Exercise goal: Pictures stay out. Extract the lines below from the first one through the line with "Checks if two", both included.

== Segment start ==

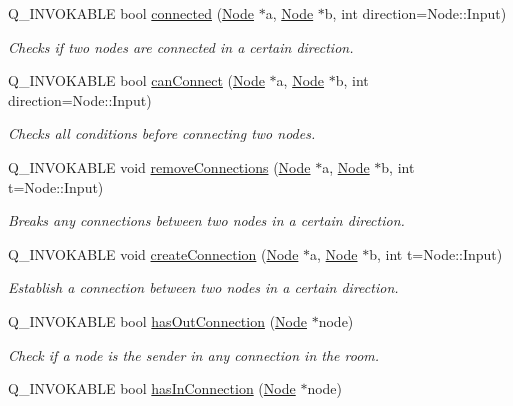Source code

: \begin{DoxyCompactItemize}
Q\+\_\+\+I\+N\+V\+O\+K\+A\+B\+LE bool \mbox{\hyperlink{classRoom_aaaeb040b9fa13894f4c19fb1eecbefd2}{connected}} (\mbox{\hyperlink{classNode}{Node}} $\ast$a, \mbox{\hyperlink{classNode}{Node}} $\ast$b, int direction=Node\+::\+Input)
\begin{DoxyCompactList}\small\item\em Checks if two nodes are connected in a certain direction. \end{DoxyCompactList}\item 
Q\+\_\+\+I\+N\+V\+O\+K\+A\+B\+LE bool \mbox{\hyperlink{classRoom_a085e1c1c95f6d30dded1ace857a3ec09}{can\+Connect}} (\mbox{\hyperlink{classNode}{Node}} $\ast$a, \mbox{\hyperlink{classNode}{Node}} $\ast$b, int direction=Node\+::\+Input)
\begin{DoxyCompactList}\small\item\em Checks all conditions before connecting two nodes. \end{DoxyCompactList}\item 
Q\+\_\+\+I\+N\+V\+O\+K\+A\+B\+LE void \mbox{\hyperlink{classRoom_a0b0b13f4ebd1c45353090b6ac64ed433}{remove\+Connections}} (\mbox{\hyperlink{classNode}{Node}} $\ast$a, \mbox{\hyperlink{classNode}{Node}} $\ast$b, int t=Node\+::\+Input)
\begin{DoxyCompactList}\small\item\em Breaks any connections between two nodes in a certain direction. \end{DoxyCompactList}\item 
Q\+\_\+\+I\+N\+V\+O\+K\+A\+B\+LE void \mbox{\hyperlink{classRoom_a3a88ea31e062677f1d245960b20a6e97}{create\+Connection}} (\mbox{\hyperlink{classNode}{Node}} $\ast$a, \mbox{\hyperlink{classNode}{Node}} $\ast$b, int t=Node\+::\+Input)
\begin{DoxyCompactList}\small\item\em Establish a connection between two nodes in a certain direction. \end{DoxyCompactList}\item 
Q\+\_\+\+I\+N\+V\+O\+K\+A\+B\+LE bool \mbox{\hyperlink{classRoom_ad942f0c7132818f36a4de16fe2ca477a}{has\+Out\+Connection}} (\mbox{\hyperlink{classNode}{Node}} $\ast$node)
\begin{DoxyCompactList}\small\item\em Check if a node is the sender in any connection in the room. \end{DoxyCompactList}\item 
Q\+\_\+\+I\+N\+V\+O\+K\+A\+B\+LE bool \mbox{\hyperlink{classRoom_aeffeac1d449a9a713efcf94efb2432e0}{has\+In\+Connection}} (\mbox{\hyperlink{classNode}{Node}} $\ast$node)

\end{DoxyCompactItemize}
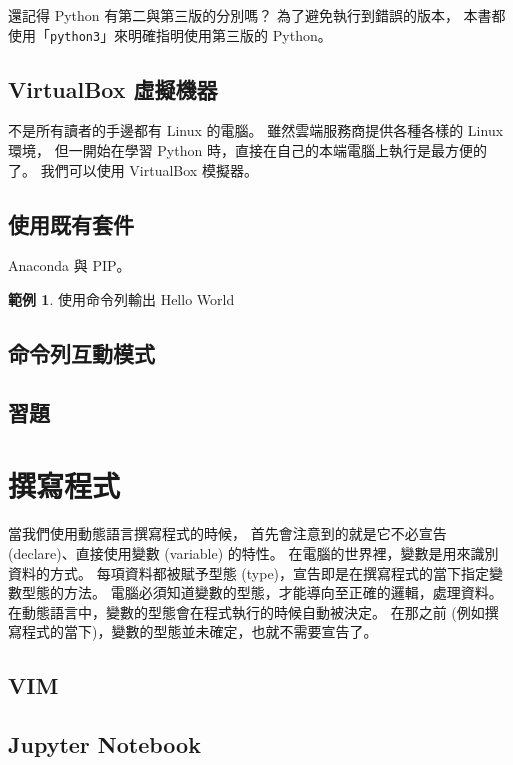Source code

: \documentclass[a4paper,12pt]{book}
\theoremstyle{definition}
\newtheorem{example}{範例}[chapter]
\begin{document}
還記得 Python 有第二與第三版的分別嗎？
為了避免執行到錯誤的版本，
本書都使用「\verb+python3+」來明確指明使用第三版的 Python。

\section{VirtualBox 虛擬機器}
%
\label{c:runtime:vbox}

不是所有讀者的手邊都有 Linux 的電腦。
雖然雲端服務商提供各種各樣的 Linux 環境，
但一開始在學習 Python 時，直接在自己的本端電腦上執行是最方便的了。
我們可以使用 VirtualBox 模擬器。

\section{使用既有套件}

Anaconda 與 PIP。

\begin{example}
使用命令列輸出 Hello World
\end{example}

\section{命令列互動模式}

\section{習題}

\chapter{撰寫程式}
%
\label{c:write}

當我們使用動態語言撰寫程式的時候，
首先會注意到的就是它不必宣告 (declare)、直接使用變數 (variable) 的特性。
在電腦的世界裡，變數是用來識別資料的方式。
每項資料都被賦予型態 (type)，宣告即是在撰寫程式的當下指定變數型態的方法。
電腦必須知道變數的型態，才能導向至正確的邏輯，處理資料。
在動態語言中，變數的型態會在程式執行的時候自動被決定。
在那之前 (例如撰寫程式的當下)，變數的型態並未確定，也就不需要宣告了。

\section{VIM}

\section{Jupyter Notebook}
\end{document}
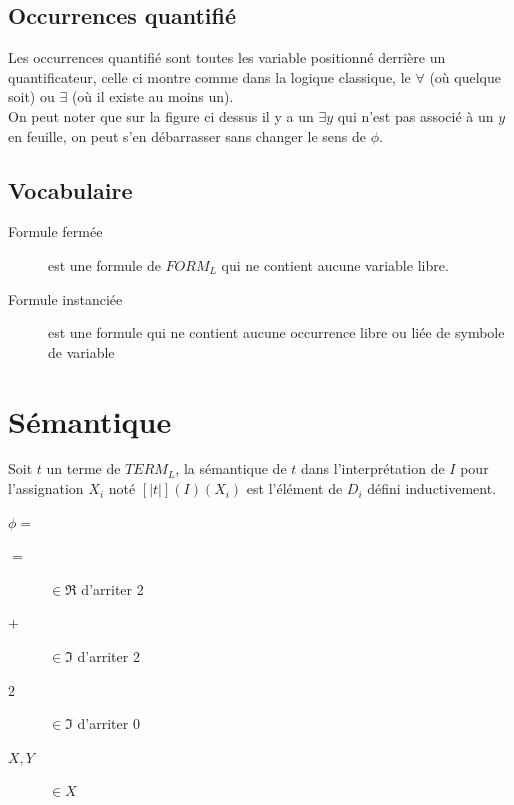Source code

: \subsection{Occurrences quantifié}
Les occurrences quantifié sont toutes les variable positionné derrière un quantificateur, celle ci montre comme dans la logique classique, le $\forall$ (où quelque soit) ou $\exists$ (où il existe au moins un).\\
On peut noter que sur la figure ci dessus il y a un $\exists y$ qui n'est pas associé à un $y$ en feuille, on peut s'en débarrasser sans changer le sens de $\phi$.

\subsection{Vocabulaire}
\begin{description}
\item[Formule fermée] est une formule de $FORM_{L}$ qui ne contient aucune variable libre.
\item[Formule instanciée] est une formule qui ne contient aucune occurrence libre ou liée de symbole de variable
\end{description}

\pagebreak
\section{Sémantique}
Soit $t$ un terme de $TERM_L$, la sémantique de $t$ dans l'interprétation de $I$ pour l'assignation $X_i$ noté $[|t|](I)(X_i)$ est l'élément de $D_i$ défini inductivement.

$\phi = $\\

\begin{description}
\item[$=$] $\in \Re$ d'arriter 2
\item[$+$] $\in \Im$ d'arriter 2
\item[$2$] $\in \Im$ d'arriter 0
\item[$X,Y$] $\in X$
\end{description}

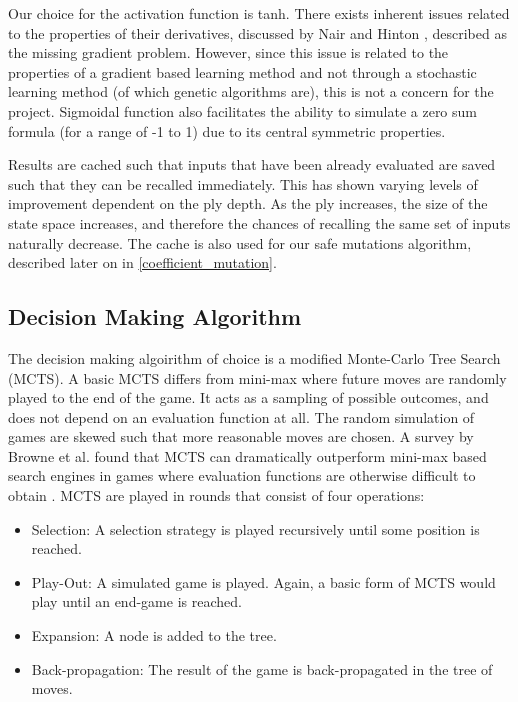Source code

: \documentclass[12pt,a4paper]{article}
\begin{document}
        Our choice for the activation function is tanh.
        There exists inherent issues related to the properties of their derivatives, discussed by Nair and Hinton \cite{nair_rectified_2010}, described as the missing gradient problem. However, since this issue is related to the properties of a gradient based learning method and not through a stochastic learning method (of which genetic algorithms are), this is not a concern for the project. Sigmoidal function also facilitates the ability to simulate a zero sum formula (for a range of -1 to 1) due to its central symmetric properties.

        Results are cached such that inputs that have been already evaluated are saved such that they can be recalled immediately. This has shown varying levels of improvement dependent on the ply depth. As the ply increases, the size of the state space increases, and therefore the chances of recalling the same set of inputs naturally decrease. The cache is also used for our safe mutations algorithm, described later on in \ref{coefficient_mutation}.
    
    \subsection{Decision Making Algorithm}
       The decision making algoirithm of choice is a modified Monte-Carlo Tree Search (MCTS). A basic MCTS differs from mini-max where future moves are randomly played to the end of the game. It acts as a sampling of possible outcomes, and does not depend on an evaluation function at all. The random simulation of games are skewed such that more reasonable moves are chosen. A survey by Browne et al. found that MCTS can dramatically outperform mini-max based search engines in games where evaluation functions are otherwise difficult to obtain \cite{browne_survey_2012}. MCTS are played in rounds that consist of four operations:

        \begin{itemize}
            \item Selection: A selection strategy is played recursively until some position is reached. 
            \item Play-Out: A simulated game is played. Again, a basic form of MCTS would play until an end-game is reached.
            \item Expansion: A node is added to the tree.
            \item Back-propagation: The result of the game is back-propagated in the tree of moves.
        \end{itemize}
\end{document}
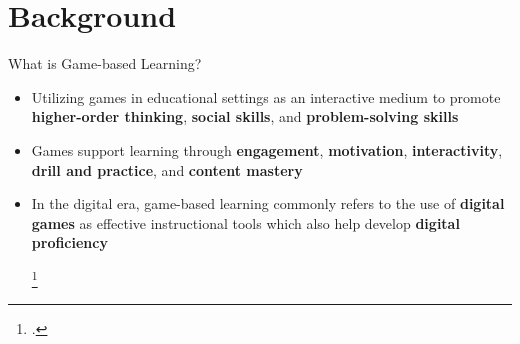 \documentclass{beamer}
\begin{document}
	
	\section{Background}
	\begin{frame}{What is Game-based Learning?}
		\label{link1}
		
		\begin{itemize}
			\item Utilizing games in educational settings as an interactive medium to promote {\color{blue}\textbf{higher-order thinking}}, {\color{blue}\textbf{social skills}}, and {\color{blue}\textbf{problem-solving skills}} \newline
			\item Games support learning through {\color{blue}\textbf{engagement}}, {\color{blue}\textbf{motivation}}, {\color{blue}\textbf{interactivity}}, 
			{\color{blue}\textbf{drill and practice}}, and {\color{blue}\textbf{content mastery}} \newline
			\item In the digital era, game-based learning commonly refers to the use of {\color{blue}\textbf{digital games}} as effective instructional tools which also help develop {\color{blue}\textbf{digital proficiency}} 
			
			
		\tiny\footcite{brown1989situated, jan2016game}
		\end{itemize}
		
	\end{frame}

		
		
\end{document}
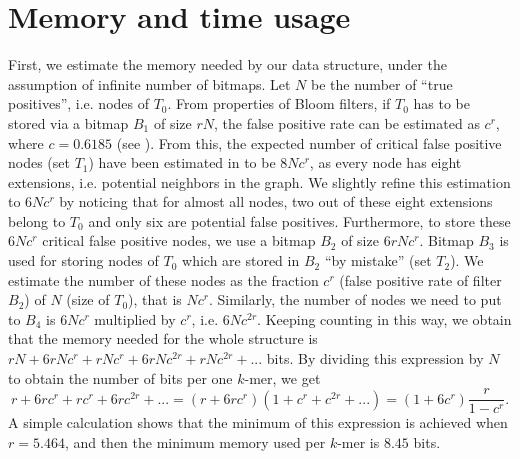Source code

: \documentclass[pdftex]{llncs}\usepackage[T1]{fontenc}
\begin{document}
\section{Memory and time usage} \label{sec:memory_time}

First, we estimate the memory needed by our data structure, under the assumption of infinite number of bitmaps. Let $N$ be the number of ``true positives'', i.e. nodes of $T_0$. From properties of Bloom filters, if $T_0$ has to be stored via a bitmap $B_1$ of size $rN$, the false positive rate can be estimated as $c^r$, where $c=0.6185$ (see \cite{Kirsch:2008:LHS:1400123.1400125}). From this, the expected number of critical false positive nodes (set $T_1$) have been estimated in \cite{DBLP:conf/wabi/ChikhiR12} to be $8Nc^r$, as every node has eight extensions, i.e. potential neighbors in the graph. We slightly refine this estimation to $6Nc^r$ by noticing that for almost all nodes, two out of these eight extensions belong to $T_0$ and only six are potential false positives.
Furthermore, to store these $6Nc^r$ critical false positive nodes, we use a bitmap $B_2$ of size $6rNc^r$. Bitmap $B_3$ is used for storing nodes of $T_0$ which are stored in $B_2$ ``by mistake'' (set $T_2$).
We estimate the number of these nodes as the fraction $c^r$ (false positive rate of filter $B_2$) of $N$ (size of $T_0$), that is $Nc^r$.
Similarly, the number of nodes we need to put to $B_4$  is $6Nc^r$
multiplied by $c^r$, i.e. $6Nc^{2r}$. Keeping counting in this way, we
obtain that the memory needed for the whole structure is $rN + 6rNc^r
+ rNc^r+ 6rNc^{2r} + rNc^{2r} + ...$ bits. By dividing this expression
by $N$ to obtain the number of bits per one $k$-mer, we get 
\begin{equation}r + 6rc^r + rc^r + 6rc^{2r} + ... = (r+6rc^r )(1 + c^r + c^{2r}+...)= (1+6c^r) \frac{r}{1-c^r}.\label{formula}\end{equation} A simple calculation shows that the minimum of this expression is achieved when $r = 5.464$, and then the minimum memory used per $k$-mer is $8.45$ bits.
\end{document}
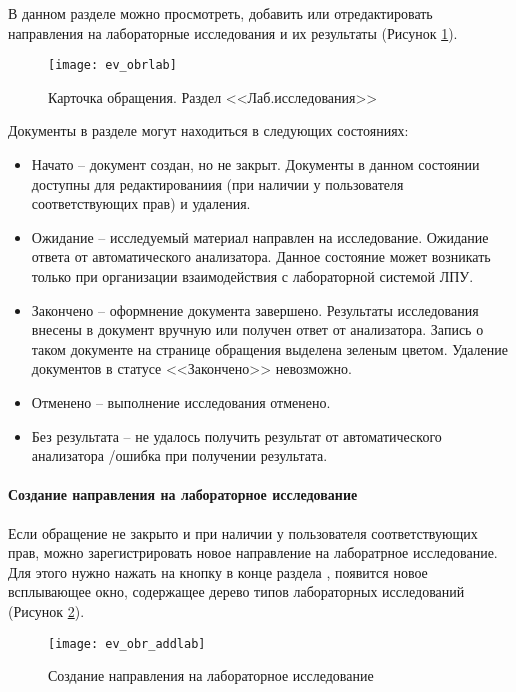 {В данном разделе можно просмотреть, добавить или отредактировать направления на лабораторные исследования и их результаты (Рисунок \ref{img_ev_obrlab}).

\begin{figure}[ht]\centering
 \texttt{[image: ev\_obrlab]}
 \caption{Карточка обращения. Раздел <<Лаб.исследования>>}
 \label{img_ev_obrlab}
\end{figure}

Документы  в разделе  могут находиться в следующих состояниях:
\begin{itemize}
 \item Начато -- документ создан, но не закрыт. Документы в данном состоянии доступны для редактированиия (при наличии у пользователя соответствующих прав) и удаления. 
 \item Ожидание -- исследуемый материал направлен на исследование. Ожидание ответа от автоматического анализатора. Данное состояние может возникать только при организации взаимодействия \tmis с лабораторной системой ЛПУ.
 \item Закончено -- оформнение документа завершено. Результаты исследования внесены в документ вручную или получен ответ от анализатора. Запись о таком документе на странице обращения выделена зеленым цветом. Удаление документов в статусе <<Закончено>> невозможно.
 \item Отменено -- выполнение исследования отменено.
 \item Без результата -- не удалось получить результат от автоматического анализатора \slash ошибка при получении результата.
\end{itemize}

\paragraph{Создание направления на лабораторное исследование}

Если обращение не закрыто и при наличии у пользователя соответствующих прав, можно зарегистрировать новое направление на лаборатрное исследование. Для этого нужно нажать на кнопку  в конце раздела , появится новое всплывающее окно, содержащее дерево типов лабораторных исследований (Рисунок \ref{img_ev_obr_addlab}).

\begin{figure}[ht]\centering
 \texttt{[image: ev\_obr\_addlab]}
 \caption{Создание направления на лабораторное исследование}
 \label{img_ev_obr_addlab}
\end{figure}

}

== Segment end ==

Result of the exercise:
Source code

: \begin{DoxyCompactItemize}
Q\+\_\+\+I\+N\+V\+O\+K\+A\+B\+LE bool \mbox{\hyperlink{classRoom_aaaeb040b9fa13894f4c19fb1eecbefd2}{connected}} (\mbox{\hyperlink{classNode}{Node}} $\ast$a, \mbox{\hyperlink{classNode}{Node}} $\ast$b, int direction=Node\+::\+Input)
\begin{DoxyCompactList}\small\item\em Checks if two nodes are connected in a certain direction. \end{DoxyCompactList}\item 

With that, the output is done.